- _EXERCISE REQUIREMENTS_
Write out the rows word for word, starting at the line that contains "What is the range" and ending at the line that contains "Does the chart", and leave the pictures out.

- _DATA EXCERPTS_
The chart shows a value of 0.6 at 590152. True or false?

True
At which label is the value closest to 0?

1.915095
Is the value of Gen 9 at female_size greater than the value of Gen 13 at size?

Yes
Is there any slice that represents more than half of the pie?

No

==

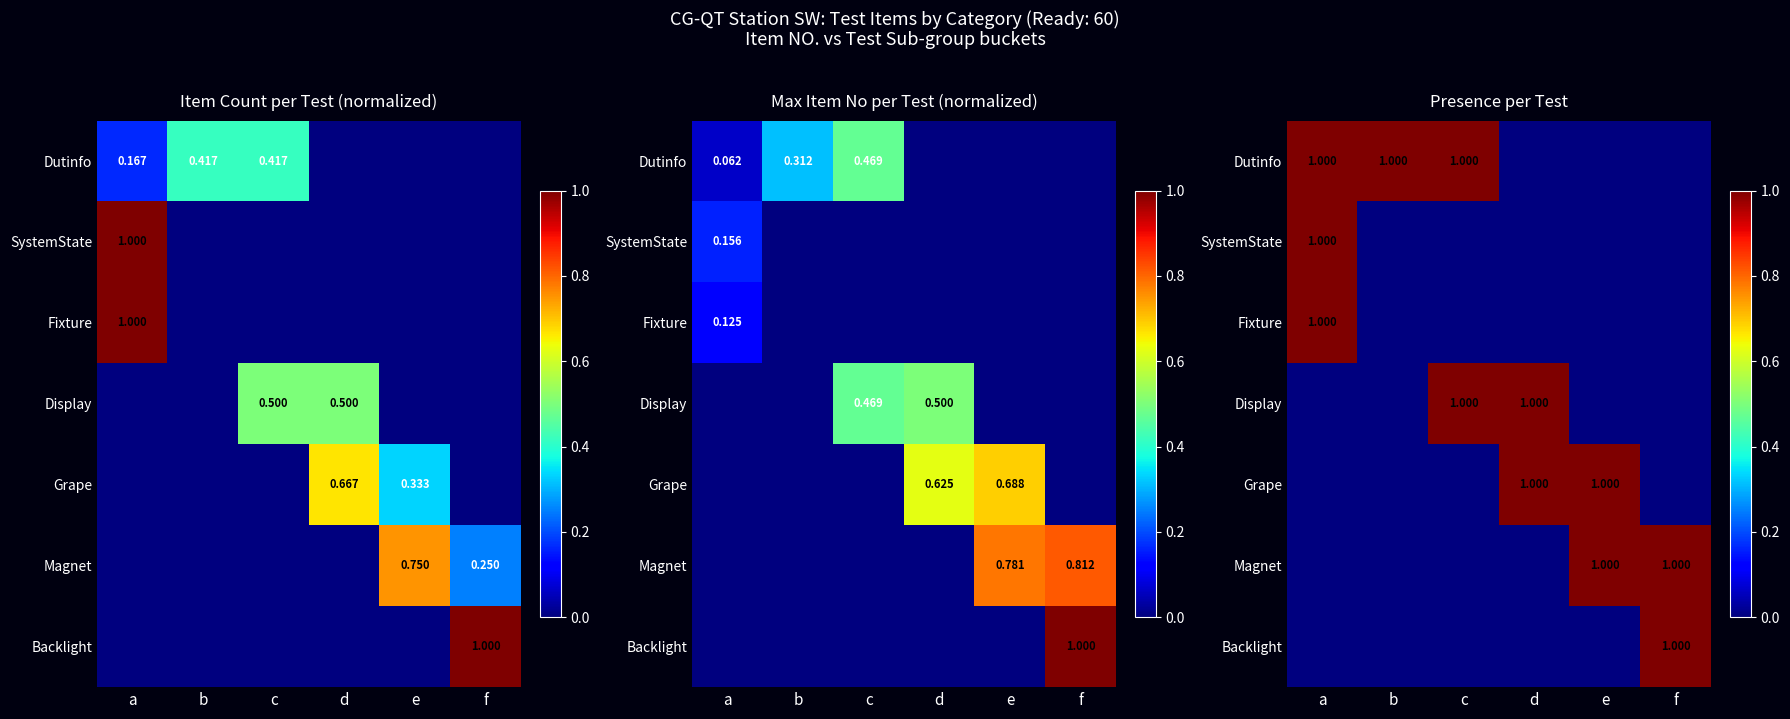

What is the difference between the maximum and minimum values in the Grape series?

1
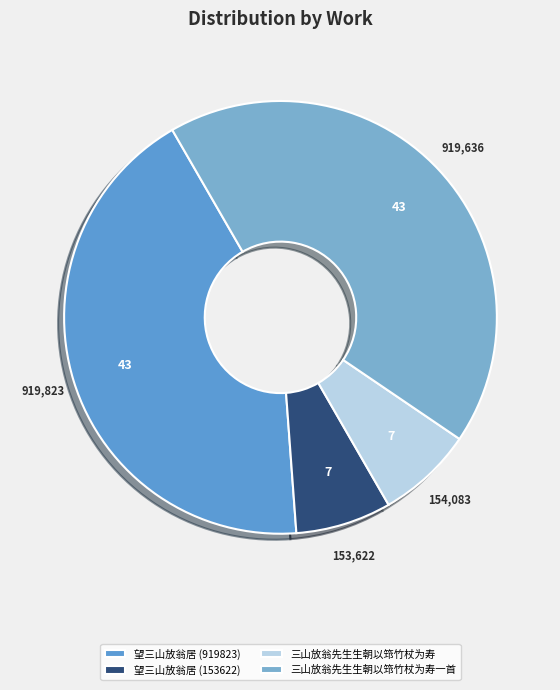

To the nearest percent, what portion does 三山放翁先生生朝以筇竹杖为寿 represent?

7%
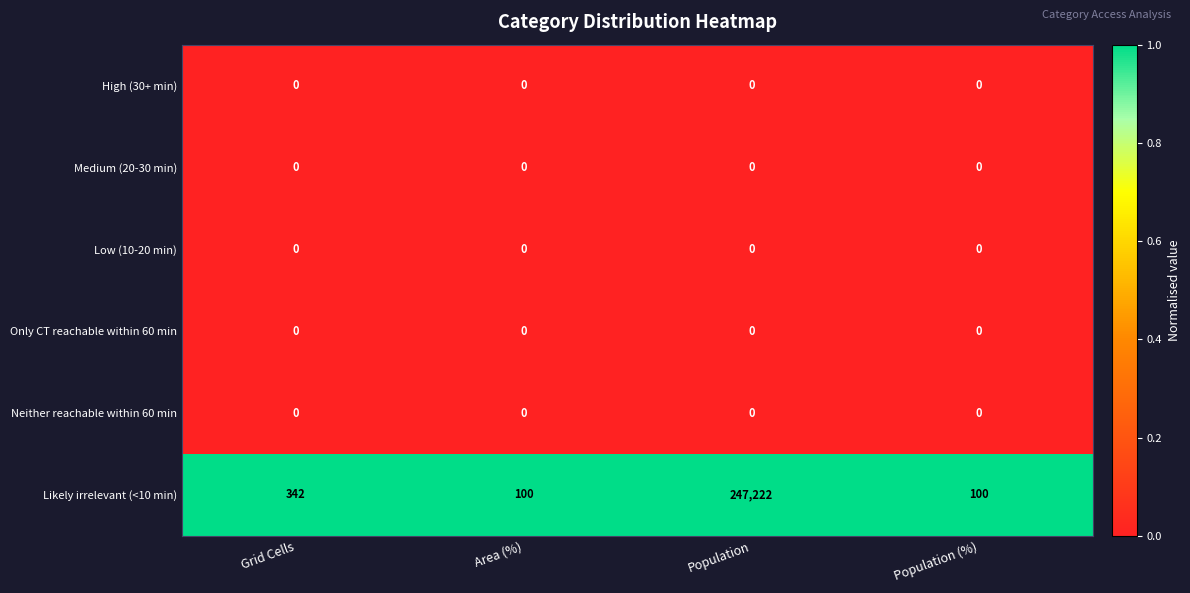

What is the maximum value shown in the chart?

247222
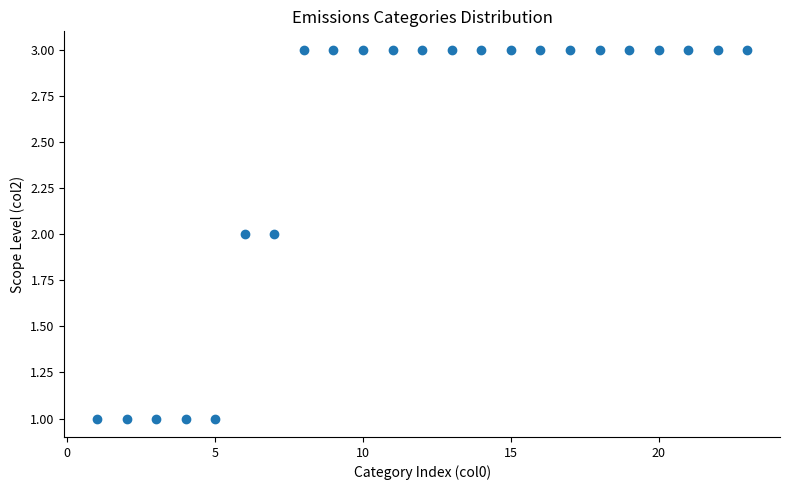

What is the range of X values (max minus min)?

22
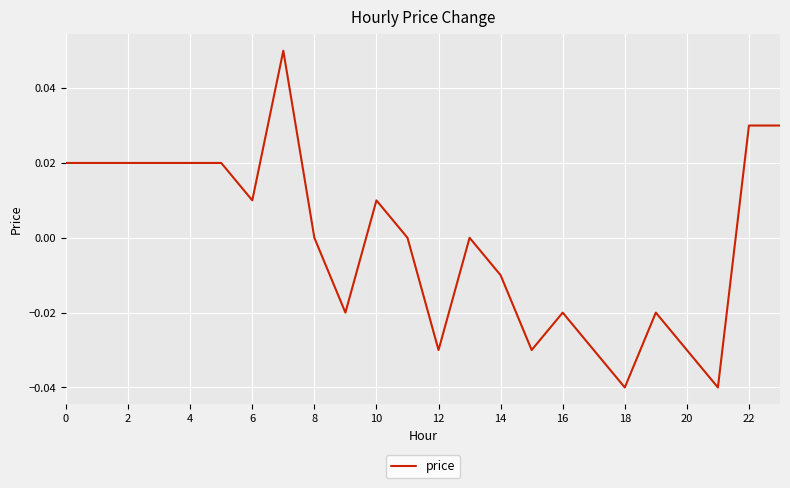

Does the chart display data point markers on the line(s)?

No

...

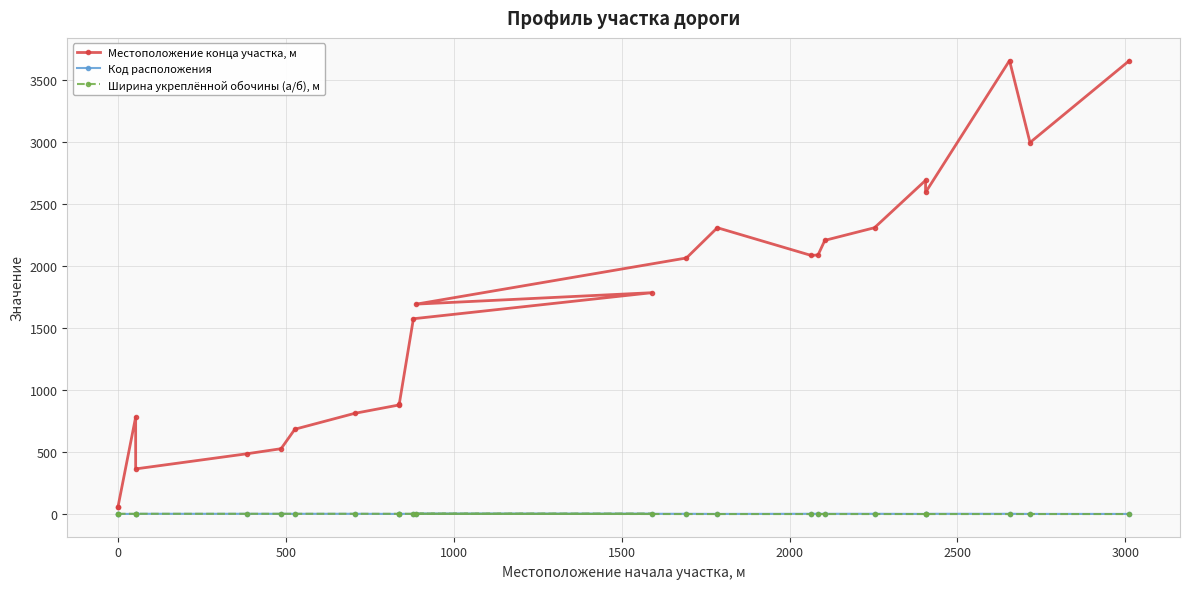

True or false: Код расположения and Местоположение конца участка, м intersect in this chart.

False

- _FINAL ANSWER_
What is the range of X values (max minus min)?

22

Does the chart display data point markers on the line(s)?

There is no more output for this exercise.